**TASK TO CARRY OUT**
Could you reproduce every item below word for word and line for line, without changing anything?

**RECORDS FOR THE EXERCISE**
##########
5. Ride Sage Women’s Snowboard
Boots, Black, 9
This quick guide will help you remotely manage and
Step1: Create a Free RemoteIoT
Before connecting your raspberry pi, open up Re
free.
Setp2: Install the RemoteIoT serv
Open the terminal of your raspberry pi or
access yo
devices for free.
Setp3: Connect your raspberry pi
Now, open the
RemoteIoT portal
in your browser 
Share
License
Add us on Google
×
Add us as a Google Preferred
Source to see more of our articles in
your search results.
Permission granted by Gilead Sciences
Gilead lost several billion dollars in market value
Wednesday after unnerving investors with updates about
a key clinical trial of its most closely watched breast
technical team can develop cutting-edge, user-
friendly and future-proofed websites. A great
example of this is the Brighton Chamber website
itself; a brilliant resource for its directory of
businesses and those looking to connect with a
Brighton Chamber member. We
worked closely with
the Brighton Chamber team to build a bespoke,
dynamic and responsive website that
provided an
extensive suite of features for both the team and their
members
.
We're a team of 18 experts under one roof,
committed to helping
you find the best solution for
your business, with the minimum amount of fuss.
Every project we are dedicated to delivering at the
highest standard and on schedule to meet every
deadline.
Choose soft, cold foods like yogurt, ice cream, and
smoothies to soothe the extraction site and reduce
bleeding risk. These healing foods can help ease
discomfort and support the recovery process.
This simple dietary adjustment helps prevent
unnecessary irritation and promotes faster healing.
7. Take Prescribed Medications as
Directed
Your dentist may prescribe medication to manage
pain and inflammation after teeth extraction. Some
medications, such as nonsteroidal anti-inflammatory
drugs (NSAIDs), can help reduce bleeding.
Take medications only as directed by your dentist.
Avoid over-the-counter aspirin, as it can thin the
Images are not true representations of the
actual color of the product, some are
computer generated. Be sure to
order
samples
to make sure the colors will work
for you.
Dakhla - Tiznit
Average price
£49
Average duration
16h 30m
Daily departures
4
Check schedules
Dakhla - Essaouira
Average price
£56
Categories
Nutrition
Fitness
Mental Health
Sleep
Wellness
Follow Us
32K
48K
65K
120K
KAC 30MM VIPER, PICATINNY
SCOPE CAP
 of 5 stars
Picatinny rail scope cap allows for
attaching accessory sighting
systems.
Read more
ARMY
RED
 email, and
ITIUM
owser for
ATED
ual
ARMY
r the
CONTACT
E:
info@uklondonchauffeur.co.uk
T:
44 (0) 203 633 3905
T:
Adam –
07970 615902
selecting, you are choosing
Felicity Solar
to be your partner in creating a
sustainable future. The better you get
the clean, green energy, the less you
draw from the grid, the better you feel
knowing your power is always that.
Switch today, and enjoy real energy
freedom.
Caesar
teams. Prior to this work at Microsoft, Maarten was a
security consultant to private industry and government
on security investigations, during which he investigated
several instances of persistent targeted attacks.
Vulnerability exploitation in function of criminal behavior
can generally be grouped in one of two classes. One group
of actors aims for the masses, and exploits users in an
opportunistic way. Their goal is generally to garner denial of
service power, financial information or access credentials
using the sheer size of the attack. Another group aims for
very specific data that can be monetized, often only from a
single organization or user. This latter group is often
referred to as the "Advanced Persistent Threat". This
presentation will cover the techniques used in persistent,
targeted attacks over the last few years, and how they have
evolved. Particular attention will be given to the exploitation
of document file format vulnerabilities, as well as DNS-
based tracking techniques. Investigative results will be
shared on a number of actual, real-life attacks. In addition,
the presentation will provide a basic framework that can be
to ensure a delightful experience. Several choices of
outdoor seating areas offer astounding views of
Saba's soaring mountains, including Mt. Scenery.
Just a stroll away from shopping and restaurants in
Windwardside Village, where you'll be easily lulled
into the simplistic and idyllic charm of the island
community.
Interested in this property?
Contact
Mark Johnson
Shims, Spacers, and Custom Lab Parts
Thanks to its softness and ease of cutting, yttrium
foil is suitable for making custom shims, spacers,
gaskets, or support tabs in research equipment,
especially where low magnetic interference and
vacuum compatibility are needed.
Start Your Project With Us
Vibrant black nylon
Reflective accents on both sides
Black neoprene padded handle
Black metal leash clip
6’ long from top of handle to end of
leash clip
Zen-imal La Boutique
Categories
##########
**WRITTEN SOLUTION**
5. Ride Sage Women’s Snowboard
Boots, Black, 9
This quick guide will help you remotely manage and
Step1: Create a Free RemoteIoT
Before connecting your raspberry pi, open up Re
free.
Setp2: Install the RemoteIoT serv
Open the terminal of your raspberry pi or
access yo
devices for free.
Setp3: Connect your raspberry pi
Now, open the
RemoteIoT portal
in your browser 
Share
License
Add us on Google
×
Add us as a Google Preferred
Source to see more of our articles in
your search results.
Permission granted by Gilead Sciences
Gilead lost several billion dollars in market value
Wednesday after unnerving investors with updates about
a key clinical trial of its most closely watched breast
technical team can develop cutting-edge, user-
friendly and future-proofed websites. A great
example of this is the Brighton Chamber website
itself; a brilliant resource for its directory of
businesses and those looking to connect with a
Brighton Chamber member. We
worked closely with
the Brighton Chamber team to build a bespoke,
dynamic and responsive website that
provided an
extensive suite of features for both the team and their
members
.
We're a team of 18 experts under one roof,
committed to helping
you find the best solution for
your business, with the minimum amount of fuss.
Every project we are dedicated to delivering at the
highest standard and on schedule to meet every
deadline.
Choose soft, cold foods like yogurt, ice cream, and
smoothies to soothe the extraction site and reduce
bleeding risk. These healing foods can help ease
discomfort and support the recovery process.
This simple dietary adjustment helps prevent
unnecessary irritation and promotes faster healing.
7. Take Prescribed Medications as
Directed
Your dentist may prescribe medication to manage
pain and inflammation after teeth extraction. Some
medications, such as nonsteroidal anti-inflammatory
drugs (NSAIDs), can help reduce bleeding.
Take medications only as directed by your dentist.
Avoid over-the-counter aspirin, as it can thin the
Images are not true representations of the
actual color of the product, some are
computer generated. Be sure to
order
samples
to make sure the colors will work
for you.
Dakhla - Tiznit
Average price
£49
Average duration
16h 30m
Daily departures
4
Check schedules
Dakhla - Essaouira
Average price
£56
Categories
Nutrition
Fitness
Mental Health
Sleep
Wellness
Follow Us
32K
48K
65K
120K
KAC 30MM VIPER, PICATINNY
SCOPE CAP
 of 5 stars
Picatinny rail scope cap allows for
attaching accessory sighting
systems.
Read more
ARMY
RED
 email, and
ITIUM
owser for
ATED
ual
ARMY
r the
CONTACT
E:
info@uklondonchauffeur.co.uk
T:
44 (0) 203 633 3905
T:
Adam –
07970 615902
selecting, you are choosing
Felicity Solar
to be your partner in creating a
sustainable future. The better you get
the clean, green energy, the less you
draw from the grid, the better you feel
knowing your power is always that.
Switch today, and enjoy real energy
freedom.
Caesar
teams. Prior to this work at Microsoft, Maarten was a
security consultant to private industry and government
on security investigations, during which he investigated
several instances of persistent targeted attacks.
Vulnerability exploitation in function of criminal behavior
can generally be grouped in one of two classes. One group
of actors aims for the masses, and exploits users in an
opportunistic way. Their goal is generally to garner denial of
service power, financial information or access credentials
using the sheer size of the attack. Another group aims for
very specific data that can be monetized, often only from a
single organization or user. This latter group is often
referred to as the "Advanced Persistent Threat". This
presentation will cover the techniques used in persistent,
targeted attacks over the last few years, and how they have
evolved. Particular attention will be given to the exploitation
of document file format vulnerabilities, as well as DNS-
based tracking techniques. Investigative results will be
shared on a number of actual, real-life attacks. In addition,
the presentation will provide a basic framework that can be
to ensure a delightful experience. Several choices of
outdoor seating areas offer astounding views of
Saba's soaring mountains, including Mt. Scenery.
Just a stroll away from shopping and restaurants in
Windwardside Village, where you'll be easily lulled
into the simplistic and idyllic charm of the island
community.
Interested in this property?
Contact
Mark Johnson
Shims, Spacers, and Custom Lab Parts
Thanks to its softness and ease of cutting, yttrium
foil is suitable for making custom shims, spacers,
gaskets, or support tabs in research equipment,
especially where low magnetic interference and
vacuum compatibility are needed.
Start Your Project With Us
Vibrant black nylon
Reflective accents on both sides
Black neoprene padded handle
Black metal leash clip
6’ long from top of handle to end of
leash clip
Zen-imal La Boutique
Categories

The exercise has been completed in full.